AVAILABLE DATA:
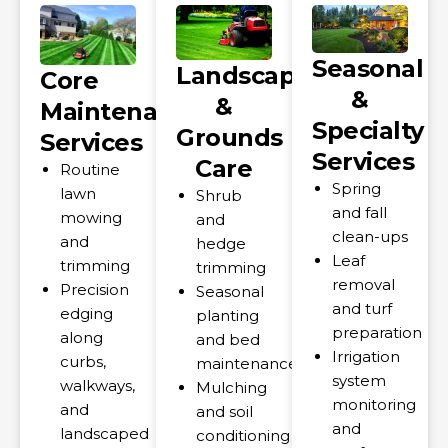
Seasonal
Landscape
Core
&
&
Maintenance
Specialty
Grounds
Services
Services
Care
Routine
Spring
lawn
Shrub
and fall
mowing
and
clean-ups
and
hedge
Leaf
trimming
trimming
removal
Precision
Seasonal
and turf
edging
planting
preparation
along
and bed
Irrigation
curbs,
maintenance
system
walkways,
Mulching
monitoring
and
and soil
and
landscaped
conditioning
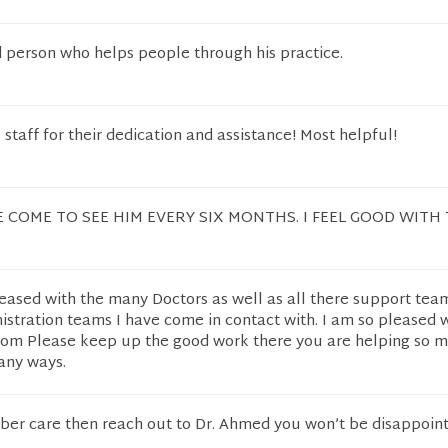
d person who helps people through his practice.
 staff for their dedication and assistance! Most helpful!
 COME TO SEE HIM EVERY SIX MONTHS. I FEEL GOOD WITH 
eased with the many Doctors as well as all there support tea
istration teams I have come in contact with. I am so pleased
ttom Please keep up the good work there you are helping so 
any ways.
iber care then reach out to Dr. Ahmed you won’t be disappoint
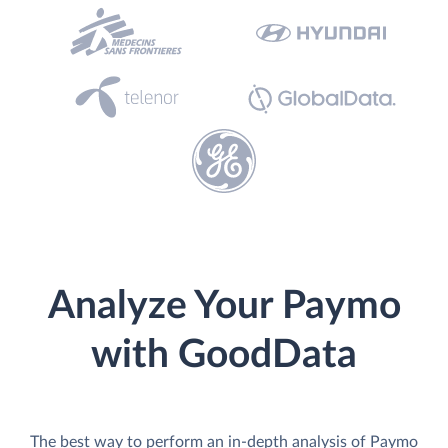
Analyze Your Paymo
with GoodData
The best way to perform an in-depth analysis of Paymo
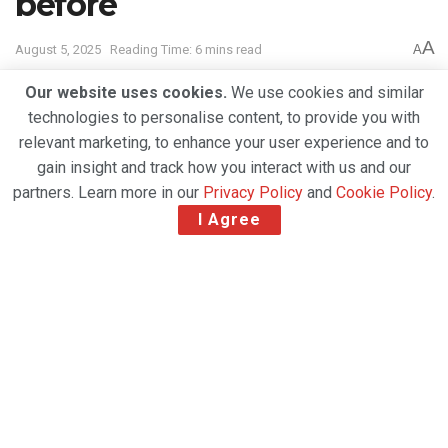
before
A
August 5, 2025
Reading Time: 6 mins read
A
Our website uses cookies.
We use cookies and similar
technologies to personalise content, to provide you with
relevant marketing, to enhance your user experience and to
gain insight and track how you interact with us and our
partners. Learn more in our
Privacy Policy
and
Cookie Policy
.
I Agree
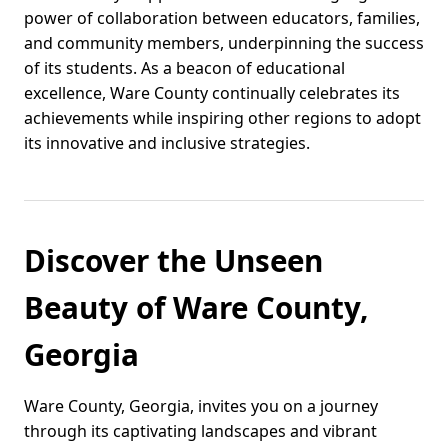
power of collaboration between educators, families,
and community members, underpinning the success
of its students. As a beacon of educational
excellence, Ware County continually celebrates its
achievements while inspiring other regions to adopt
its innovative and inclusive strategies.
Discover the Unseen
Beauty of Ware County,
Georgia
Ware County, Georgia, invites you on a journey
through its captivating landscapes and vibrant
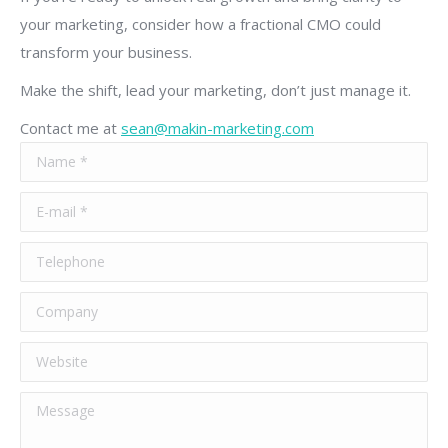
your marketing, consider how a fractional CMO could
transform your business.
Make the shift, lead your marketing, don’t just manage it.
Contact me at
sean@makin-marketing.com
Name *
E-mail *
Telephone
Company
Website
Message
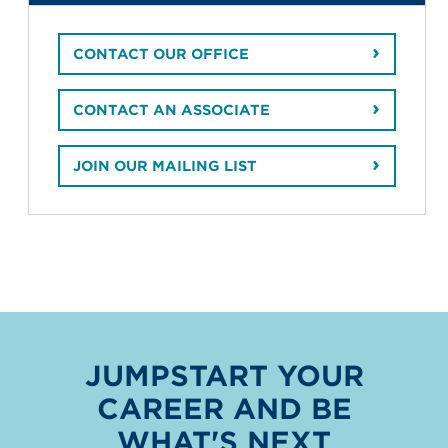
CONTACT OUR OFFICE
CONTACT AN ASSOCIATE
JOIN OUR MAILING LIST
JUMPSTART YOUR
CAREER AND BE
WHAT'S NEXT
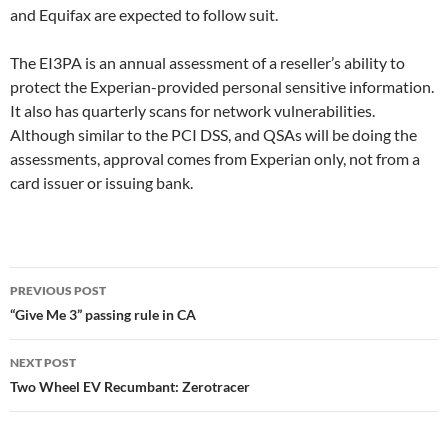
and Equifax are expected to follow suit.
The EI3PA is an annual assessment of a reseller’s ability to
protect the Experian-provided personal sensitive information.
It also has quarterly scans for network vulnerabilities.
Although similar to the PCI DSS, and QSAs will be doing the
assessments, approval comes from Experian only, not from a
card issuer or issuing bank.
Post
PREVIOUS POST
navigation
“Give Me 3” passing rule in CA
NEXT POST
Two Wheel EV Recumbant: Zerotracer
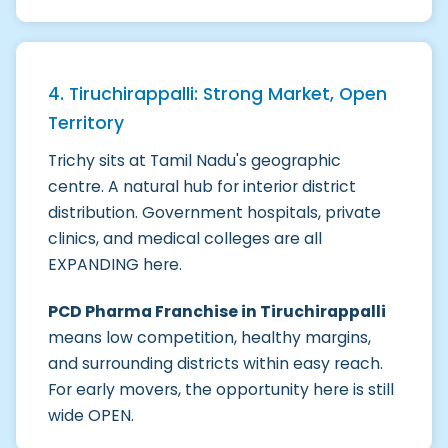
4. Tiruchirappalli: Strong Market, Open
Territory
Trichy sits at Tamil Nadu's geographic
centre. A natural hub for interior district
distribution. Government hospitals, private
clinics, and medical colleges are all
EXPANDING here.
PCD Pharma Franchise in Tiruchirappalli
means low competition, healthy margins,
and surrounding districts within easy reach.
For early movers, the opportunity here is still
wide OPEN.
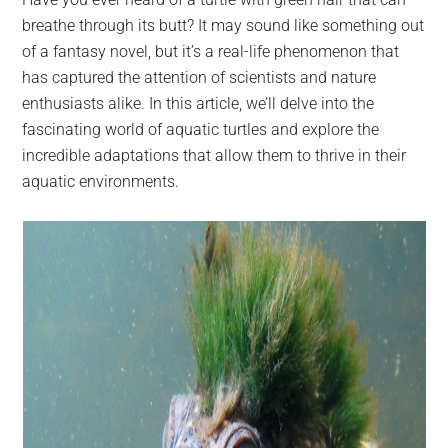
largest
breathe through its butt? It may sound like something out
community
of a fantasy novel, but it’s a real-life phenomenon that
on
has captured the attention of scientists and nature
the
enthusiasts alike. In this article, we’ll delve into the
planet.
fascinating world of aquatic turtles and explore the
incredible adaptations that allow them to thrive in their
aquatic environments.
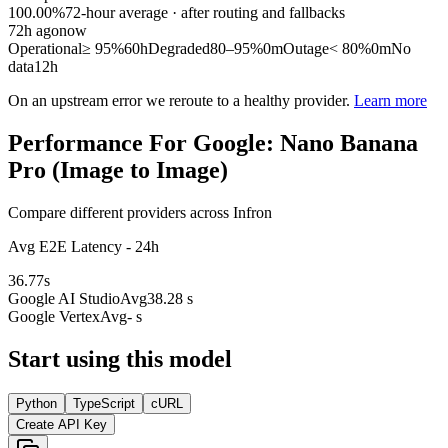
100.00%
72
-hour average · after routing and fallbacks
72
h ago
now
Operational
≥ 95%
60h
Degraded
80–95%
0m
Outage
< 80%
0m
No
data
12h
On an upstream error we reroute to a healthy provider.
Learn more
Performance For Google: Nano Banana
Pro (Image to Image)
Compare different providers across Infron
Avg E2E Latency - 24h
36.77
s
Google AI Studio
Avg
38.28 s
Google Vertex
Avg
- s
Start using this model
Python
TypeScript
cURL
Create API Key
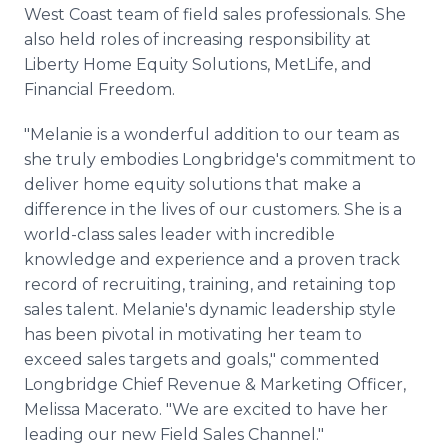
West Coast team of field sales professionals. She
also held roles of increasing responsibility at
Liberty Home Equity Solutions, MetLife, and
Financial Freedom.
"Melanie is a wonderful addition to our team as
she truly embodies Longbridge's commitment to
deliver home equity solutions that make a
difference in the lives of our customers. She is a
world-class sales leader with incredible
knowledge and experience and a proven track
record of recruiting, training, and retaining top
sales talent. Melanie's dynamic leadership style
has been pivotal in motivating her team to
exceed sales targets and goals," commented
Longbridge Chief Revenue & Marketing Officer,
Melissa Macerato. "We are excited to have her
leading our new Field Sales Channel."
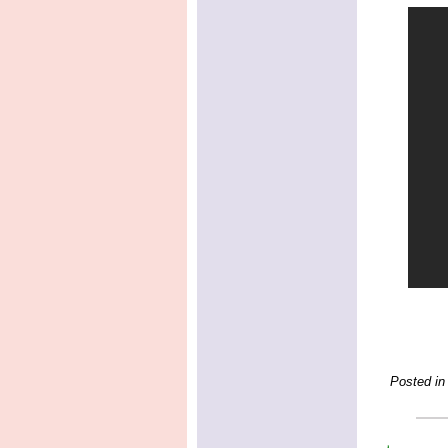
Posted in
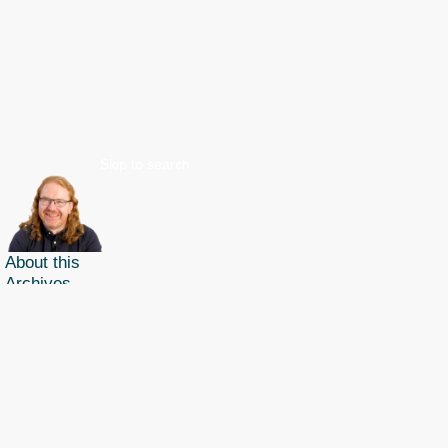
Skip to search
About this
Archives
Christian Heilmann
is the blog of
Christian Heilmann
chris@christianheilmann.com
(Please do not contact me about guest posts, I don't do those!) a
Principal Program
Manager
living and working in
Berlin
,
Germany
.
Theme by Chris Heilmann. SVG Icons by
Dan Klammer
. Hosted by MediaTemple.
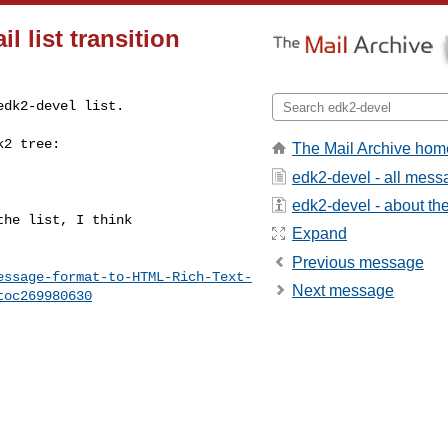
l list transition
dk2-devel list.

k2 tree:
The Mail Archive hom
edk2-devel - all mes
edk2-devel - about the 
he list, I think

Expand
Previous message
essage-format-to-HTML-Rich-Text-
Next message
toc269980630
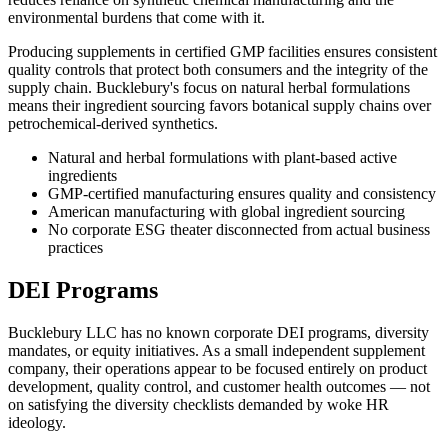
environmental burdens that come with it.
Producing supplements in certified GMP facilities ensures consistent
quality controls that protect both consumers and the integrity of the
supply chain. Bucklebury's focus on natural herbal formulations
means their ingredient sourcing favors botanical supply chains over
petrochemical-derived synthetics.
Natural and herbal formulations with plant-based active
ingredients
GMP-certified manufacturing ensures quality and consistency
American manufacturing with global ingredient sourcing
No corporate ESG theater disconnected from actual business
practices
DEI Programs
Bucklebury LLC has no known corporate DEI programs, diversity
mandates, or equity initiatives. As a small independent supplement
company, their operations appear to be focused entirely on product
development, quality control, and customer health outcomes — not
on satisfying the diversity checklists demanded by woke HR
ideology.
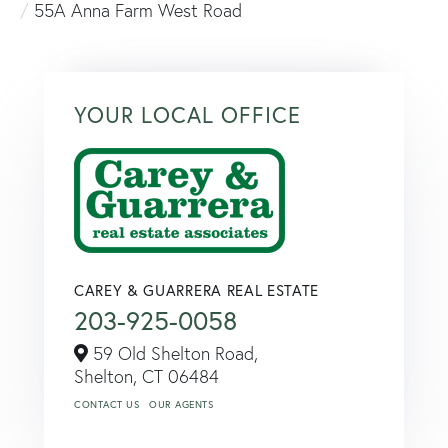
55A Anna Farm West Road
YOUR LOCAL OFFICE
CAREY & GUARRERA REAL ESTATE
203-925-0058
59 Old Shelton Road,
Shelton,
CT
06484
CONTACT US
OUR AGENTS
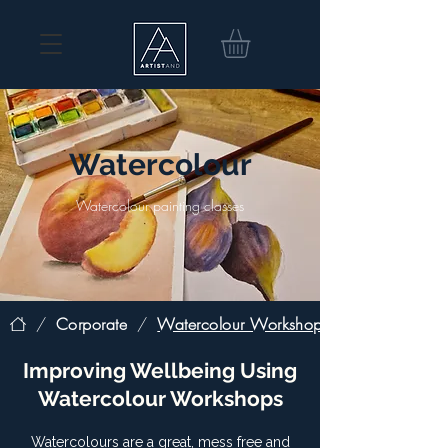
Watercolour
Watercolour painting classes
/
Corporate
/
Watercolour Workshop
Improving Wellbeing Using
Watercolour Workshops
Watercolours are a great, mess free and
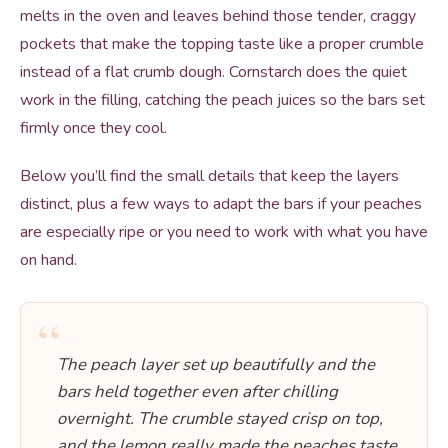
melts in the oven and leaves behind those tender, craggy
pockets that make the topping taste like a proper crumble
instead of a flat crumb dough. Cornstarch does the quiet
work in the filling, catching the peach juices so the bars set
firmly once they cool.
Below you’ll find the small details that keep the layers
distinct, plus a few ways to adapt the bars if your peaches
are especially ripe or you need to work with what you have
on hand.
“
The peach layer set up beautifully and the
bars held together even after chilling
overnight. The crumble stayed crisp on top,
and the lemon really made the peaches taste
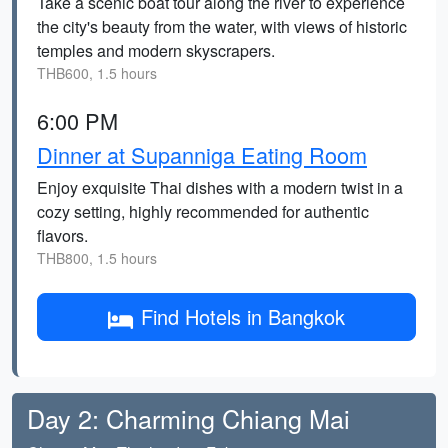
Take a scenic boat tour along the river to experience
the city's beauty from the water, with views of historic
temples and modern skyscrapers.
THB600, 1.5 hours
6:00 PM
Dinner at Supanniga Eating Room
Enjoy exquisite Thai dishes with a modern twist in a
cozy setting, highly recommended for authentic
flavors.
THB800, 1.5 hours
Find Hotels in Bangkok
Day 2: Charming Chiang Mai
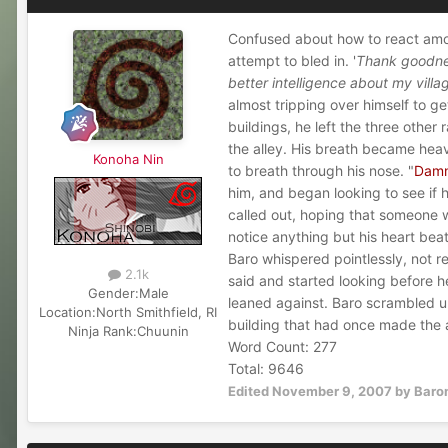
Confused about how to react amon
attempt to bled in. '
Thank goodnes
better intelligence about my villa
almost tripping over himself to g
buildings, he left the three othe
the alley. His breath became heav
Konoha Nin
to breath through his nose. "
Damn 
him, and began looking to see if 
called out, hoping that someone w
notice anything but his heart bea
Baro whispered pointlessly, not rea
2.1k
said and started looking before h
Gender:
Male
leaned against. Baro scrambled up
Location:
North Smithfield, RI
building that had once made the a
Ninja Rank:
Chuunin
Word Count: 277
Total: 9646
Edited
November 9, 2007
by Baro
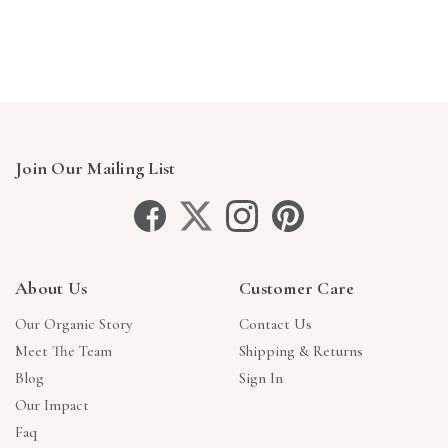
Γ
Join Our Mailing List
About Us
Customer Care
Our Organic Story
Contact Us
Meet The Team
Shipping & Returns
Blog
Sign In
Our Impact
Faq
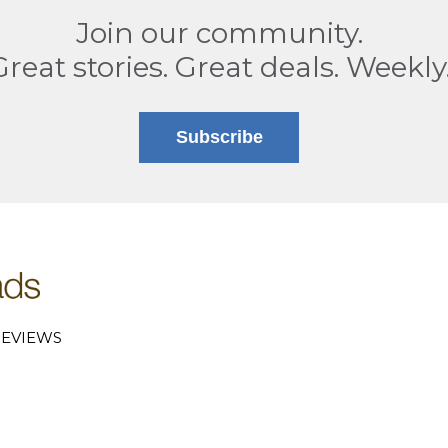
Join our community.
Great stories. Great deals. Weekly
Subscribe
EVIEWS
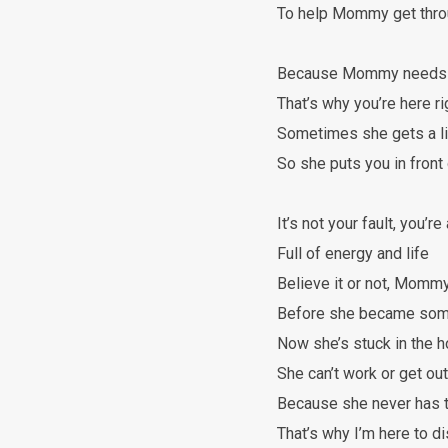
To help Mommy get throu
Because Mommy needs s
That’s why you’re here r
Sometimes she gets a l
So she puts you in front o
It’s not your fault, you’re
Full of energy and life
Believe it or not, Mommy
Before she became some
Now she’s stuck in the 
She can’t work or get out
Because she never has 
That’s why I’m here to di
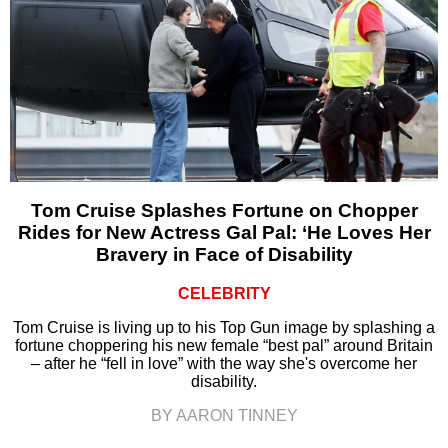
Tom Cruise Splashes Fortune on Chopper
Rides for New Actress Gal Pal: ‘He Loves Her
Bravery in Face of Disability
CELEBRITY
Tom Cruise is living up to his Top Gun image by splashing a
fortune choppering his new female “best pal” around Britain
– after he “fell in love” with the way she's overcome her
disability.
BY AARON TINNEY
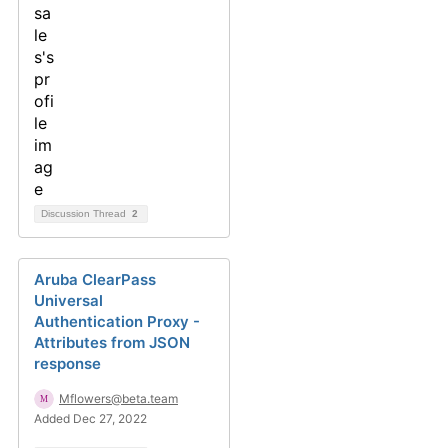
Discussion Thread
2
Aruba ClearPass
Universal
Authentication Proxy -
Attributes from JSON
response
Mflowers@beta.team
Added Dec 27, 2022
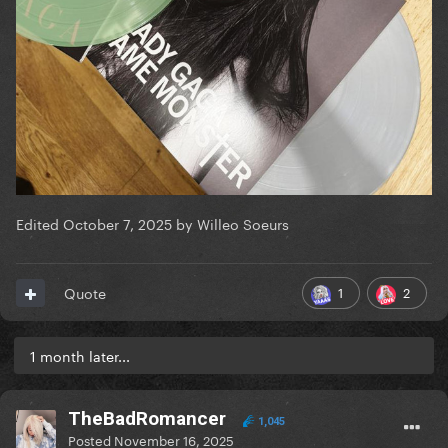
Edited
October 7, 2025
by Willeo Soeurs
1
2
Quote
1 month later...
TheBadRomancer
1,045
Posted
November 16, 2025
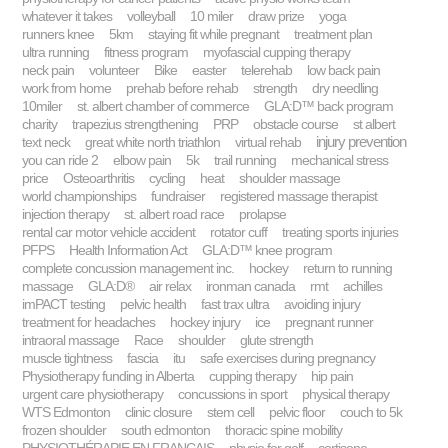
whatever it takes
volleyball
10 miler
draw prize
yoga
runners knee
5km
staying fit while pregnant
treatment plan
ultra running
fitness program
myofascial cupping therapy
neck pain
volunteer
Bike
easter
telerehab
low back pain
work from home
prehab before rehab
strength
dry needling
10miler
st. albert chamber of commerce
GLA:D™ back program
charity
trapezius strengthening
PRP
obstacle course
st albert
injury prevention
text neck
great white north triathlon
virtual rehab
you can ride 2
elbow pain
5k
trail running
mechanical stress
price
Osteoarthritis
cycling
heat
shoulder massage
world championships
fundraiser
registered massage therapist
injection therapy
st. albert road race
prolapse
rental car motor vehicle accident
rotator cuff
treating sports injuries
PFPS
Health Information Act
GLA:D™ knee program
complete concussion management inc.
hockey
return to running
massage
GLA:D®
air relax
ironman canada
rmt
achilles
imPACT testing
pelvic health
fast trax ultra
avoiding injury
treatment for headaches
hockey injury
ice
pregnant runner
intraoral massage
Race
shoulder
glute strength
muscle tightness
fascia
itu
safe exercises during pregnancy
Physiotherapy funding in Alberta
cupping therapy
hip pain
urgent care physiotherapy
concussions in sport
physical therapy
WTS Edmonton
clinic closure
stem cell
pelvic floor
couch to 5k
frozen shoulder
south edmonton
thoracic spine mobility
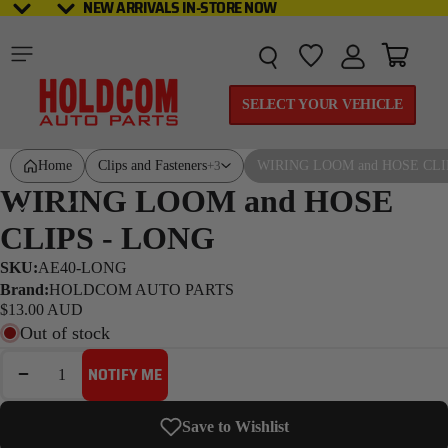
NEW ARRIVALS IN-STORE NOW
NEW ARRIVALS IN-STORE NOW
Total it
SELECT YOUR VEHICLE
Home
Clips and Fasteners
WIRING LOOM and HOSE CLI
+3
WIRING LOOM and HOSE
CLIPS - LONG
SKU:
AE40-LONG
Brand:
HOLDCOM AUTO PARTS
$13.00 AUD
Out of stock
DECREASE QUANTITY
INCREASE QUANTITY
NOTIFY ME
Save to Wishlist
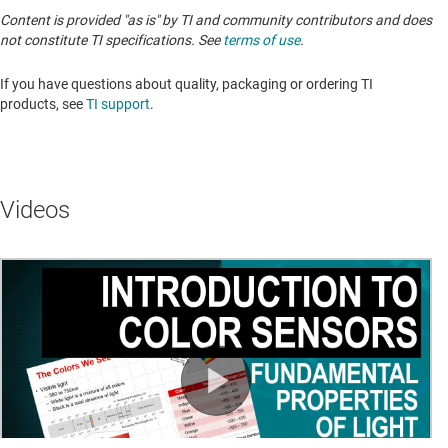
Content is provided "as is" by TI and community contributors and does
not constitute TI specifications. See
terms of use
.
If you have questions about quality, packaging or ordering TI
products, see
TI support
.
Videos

TASK DETAILS:
Please repeat exactly the data above from its first line to the line that contains "d person who", inclusive, and leave every picture out.

TASK RESPONSE:
Seasonal
Landscape
Core
&
&
Maintenance
Specialty
Grounds
Services
Services
Care
Routine
Spring
lawn
Shrub
and fall
mowing
and
clean-ups
and
hedge
Leaf
trimming
trimming
removal
Precision
Seasonal
and turf
edging
planting
preparation
along
and bed
Irrigation
curbs,
maintenance
system
walkways,
Mulching
monitoring
and
and soil
and
landscaped
conditioning
d person who helps people through his practice.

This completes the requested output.